EXERCISE ▸ Retype exactly the lines below, starting with the line that contains "left wrist: (391, 371)" and ending with the last line; leave out any pictures.
-------- DATA TO EXAMINE
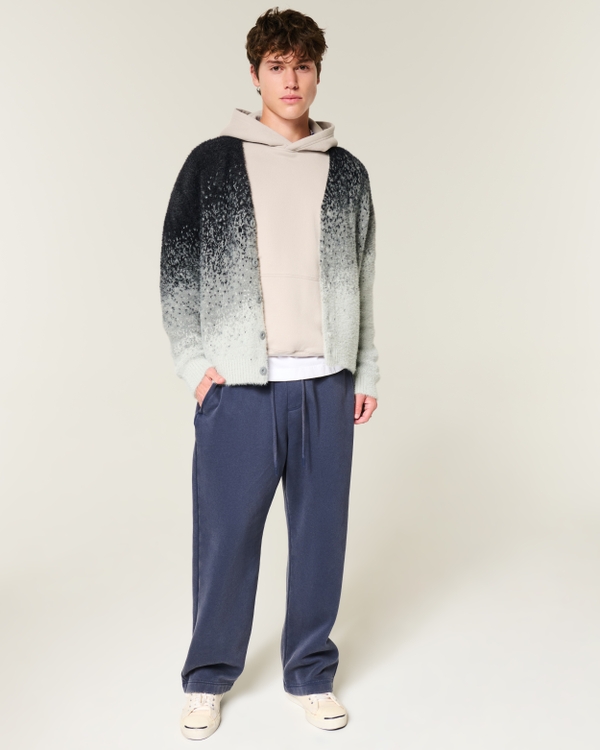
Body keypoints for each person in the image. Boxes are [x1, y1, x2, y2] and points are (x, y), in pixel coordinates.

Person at [160, 6, 380, 740]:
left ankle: (310, 673)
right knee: (226, 537)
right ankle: (207, 677)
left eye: (303, 66)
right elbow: (177, 273)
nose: (291, 80)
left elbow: (365, 275)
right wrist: (195, 366)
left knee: (320, 538)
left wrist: (366, 370)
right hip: (240, 388)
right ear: (254, 75)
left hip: (327, 382)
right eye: (277, 66)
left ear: (318, 74)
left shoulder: (347, 172)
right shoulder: (212, 163)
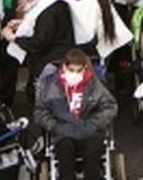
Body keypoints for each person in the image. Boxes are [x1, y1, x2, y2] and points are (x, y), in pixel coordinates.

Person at [33, 49, 117, 180]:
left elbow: (110, 106)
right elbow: (40, 111)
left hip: (89, 129)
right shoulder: (51, 86)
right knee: (64, 150)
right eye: (71, 70)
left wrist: (94, 123)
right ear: (64, 67)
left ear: (85, 68)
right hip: (64, 131)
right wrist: (55, 126)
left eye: (79, 71)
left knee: (94, 149)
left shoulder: (94, 84)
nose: (75, 74)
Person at [1, 0, 75, 92]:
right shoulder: (53, 0)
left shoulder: (47, 9)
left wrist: (14, 38)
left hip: (50, 62)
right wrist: (23, 23)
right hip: (56, 58)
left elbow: (39, 42)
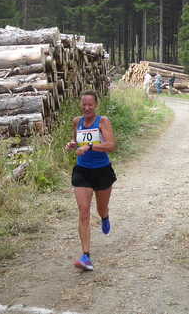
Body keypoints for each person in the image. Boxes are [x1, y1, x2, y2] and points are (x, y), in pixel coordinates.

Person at [65, 90, 116, 271]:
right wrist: (73, 145)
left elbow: (111, 145)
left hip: (102, 171)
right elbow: (77, 142)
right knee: (84, 211)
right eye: (84, 104)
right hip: (82, 171)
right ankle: (86, 256)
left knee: (101, 208)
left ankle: (104, 216)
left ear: (96, 105)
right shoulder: (77, 122)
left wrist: (90, 146)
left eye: (90, 105)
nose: (87, 108)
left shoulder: (103, 121)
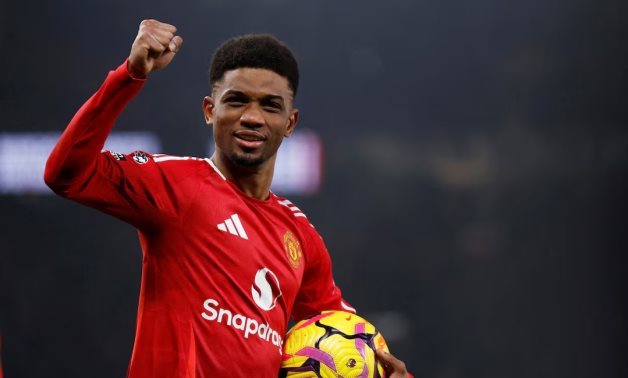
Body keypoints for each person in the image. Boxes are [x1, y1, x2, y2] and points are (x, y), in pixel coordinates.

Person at [45, 19, 409, 377]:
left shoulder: (299, 235)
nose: (252, 117)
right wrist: (129, 76)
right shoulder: (176, 184)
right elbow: (65, 174)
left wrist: (391, 371)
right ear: (210, 111)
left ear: (290, 123)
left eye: (270, 105)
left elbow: (347, 331)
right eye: (236, 101)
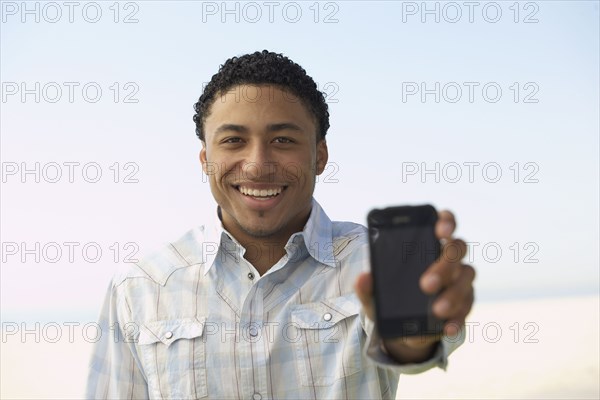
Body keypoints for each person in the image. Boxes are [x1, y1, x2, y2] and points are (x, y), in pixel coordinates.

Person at [86, 50, 475, 399]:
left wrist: (417, 338)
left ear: (319, 155)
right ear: (205, 159)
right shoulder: (139, 287)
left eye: (283, 140)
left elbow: (412, 348)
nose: (257, 164)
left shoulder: (377, 260)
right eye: (234, 141)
----------------
RESPONSE FOR THIS EXERCISE ▸
left wrist: (391, 371)
right ear: (210, 111)
left ear: (290, 123)
left eye: (270, 105)
left elbow: (347, 331)
right eye: (236, 101)
Body keypoints for each person in the image. Boxes are [x1, y1, x2, y2] and points are (x, y), in pixel coordinates.

Person at [86, 50, 475, 399]:
left wrist: (417, 338)
left ear: (319, 155)
right ear: (205, 159)
right shoulder: (139, 287)
left eye: (283, 140)
left elbow: (412, 348)
nose: (257, 164)
left shoulder: (377, 260)
right eye: (234, 141)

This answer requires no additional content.